Recently, people keep asking me if I need an outlet for fulfillment since I’m always home, but I keep telling them that I get to read and become competent and creative and enjoy being with my darling husband and children. And then they start suggesting that I’m a freeloader! So you just can’t win!
Leila says
Haha oh my goodness. People are just so silly!
But when they are in a pinch, they call the mom who is home…
Kathkath says
Have you come across any information/suggestions for making gluten free sourdough?

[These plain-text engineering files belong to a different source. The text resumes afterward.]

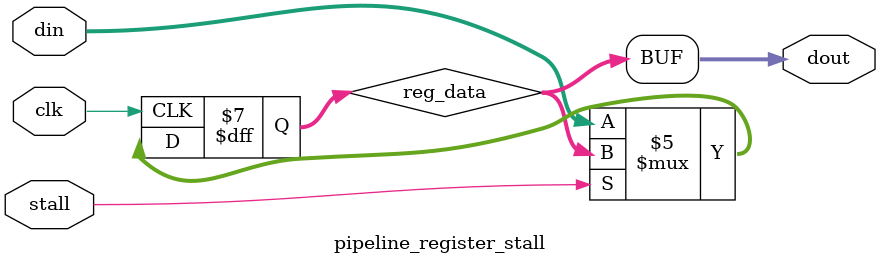
<source format=v>

module pipeline_register_stall #(parameter NUM_BITS = 16) (
    input wire clk,
    input wire stall,
    input wire [NUM_BITS - 1:0] din,
    output wire [NUM_BITS - 1:0] dout
);

    reg [NUM_BITS - 1:0] reg_data;

    always @(posedge clk) begin
        if (!stall) begin
            reg_data <= din;
        end else begin
            reg_data <= reg_data;
        end
    end

    assign dout = reg_data;

    initial begin
        reg_data = 0;
    end

endmodule
</source>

We are a 100% gluten free home, but many years ago, before I had to go gluten free, I used to make all our own bread.
Leila says
I’m sorry, I am not up on this! But the King Arthur site seems to be very helpful with gluten-free baking!
Ellen says
During Covid the website Bakerita did a huge post on making gluten free sourdough. I didn’t try it, but her instructions are very thorough if you want to check it out.
Min says
Thank you for this post ! I embarked on my sourdough journey last week and so far the starter looks great! Making my first 2 loaves tomorrow. I just made the sourdough levain today and set aside to rise overnight. I also left my jar of starter out for several hours after feeding, but it didn’t rise. I was doing so well with the feeding/rising routine last week and wasn’t expecting it to not rise. I am worried about leaving it out overnight so I placed it back in the refrigerator. Should I leave it out of the refrigerator again tomorrow? Or just leave it there until I attempt to bake again?
Leila says
As I sad in the post, often there does seem to be a little plateau. Don’t worry. Set it out and see if it rises. Are you using the rubber band?
When it gets good and warm, if it doesn’t seem to rise, feed it again and if you have rye that would be great to use about half rye.
Depending on your amounts, this would be the one situation where I would discard (or chuck into your waffle batter; surely it’s just a matter of a small amount).
But don’t worry, it will bounce back. It may be that things are cooler than you realize — here in MA the nights have been downright cold!